◆ **GIVEN TASK**:
Put each non-blank line of the data into a Markdown table with the columns Row and Line, numbering the rows in order.

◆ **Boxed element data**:
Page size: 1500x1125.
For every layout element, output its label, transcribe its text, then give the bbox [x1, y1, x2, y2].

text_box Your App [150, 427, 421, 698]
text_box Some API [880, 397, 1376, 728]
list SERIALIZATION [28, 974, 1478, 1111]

◆ **SOLUTION FOR THIS PROBLEM**:
| Row | Line |
|---|---|
| 1 | Page size: 1500x1125. |
| 2 | For every layout element, output its label, transcribe its text, then give the bbox [x1, y1, x2, y2]. |
| 3 | text_box Your App [150, 427, 421, 698] |
| 4 | text_box Some API [880, 397, 1376, 728] |
| 5 | list SERIALIZATION [28, 974, 1478, 1111] |